Closed zanjabil2502 closed 1 year ago
Hi @zanjabil2502, could you provide more information about your setup?
How are you running your single-process and multi-process experiments? Is it diart.benchmark
or have you implemented your own script?
The slowdown could be coming from sharing the GPU between the two processes.
I found the solution, before i using OnlineSpeakerDiarization as model_pipeline for two process or more process. Now, i must load OnlineSpeakerDiarization in every thread process. Process not slowdown if i use this schema.

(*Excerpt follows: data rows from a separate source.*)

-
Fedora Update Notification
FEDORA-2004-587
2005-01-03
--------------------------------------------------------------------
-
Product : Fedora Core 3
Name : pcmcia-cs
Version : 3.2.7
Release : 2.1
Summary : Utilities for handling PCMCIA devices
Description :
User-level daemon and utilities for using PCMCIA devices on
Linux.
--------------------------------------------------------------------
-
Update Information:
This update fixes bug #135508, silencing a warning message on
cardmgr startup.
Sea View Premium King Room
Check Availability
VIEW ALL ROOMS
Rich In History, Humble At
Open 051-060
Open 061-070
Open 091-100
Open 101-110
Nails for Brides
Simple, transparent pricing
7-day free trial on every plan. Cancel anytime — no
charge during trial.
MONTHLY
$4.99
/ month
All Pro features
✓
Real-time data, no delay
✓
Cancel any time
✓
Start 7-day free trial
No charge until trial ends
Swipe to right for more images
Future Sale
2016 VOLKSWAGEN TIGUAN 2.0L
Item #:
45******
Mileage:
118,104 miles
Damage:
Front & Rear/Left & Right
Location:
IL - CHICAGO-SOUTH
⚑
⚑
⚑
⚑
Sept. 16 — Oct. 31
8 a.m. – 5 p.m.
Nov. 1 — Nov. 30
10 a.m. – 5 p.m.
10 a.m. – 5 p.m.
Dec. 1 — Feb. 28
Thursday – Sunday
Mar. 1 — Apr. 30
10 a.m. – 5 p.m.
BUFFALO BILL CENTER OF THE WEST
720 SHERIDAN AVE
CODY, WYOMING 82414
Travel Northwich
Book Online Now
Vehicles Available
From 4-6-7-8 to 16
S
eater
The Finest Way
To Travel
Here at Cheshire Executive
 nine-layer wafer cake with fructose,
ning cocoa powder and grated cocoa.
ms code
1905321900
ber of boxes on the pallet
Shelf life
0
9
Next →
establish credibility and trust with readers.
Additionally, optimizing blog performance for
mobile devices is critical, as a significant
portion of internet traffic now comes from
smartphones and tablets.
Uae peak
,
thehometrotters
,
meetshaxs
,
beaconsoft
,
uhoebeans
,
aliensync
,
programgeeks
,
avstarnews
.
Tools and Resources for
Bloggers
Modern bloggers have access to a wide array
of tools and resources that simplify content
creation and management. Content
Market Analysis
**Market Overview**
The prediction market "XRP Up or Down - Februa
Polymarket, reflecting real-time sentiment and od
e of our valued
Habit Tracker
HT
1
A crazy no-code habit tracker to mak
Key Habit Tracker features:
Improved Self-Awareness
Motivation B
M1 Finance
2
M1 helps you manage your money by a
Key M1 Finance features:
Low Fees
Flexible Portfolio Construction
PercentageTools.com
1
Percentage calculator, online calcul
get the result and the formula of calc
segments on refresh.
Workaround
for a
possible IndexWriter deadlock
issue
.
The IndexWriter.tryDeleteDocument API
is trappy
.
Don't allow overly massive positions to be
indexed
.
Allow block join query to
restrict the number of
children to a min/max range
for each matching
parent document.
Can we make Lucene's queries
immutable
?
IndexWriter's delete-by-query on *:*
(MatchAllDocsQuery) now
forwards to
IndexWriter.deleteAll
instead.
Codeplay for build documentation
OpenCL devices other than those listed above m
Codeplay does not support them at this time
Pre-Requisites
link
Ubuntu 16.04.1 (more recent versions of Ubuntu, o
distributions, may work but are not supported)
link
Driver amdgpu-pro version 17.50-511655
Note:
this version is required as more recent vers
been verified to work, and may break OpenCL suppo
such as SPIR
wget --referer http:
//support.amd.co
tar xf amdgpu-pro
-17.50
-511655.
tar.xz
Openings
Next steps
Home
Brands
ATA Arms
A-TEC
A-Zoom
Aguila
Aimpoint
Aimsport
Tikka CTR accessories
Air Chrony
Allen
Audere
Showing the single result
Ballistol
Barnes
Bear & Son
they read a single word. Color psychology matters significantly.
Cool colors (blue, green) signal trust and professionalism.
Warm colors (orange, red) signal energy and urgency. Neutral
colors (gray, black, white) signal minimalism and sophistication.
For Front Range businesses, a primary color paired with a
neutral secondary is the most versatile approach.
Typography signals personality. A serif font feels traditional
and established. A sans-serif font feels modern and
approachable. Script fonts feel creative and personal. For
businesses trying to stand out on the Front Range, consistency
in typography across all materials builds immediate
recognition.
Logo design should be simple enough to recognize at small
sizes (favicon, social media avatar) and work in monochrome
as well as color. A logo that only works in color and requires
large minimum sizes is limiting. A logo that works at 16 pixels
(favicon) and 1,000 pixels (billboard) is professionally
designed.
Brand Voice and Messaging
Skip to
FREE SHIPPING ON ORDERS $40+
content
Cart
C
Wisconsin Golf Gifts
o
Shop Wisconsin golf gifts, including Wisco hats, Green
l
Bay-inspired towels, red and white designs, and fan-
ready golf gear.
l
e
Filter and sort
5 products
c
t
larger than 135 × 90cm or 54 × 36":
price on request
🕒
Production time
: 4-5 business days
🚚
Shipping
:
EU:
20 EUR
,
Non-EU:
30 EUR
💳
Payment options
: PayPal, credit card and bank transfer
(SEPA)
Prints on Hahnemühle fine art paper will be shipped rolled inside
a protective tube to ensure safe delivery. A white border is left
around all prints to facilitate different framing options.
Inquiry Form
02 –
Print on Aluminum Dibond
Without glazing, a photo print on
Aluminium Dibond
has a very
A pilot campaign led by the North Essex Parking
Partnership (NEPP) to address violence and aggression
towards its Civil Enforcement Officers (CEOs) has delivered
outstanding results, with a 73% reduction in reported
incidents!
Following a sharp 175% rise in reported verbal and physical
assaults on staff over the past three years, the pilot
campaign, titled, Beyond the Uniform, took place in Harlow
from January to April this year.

def diarization(self,pathaudio):
model_pipeline = OnlineSpeakerDiarization()
audio = FileAudioSource(pathaudio,model_pipeline.config.sample_rate)
inference = RealTimeInference(model_pipeline, audio, show_progress=False, do_plot=False)
prediction = inference()
for c in client:
process = Tread(target=diarization,args=(pathaudio,))
This is new schema from me
Sorry, i have problem again, when i use the new schema like above, in 5 thread, it is safe, process still fast, but when i use 10 thread why the process is so long. The result like this:
When 5 Threads:
Took 0.667 (+/-0.186) seconds/chunk -- ran 60 times
Took 0.671 (+/-0.181) seconds/chunk -- ran 60 times
Took 0.653 (+/-0.179) seconds/chunk -- ran 60 times
Took 0.623 (+/-0.221) seconds/chunk -- ran 60 times
Took 0.646 (+/-0.264) seconds/chunk -- ran 60 times
When 10 Threads:
Took 1.174 (+/-0.439) seconds/chunk -- ran 60 times
Took 1.173 (+/-0.380) seconds/chunk -- ran 60 times
Took 1.216 (+/-0.397) seconds/chunk -- ran 60 times
Took 1.197 (+/-0.322) seconds/chunk -- ran 60 times
Took 1.245 (+/-0.306) seconds/chunk -- ran 60 times
Took 1.217 (+/-0.316) seconds/chunk -- ran 60 times
Took 1.206 (+/-0.318) seconds/chunk -- ran 60 times
Took 1.177 (+/-0.363) seconds/chunk -- ran 60 times
Took 1.257 (+/-0.399) seconds/chunk -- ran 60 times
Took 1.191 (+/-0.395) seconds/chunk -- ran 60 times
I use 5s for the step and 300s audio for testing. what is the solution if like this? do I load models with more than 2 GPUs?
@zanjabil2502 when you run more systems in multithreading, your threads may start competing for the same resources (e.g. RAM/VRAM, because you instantiate new models in each thread). There's also python's GIL that may be bothering there.
I suggest you try multiprocessing instead. This is what I found to be most effective and it's the way I implemented the parallelization of Benchmark
. This may remove the issues with the GIL but not with competing resources though.
I have 300s duration audio, when i use single process, the result like that: Took 0.183 (+/-0.023) seconds/chunk -- ran 59 times with Step is 5 seconc
but when two concurrent process, the result like that: Took 3.367 (+/-2.031) seconds/chunk -- ran 59 times Took 3.627 (+/-1.946) seconds/chunk -- ran 59 times with the same configuration
the program running on GPU. why the process will slowdown?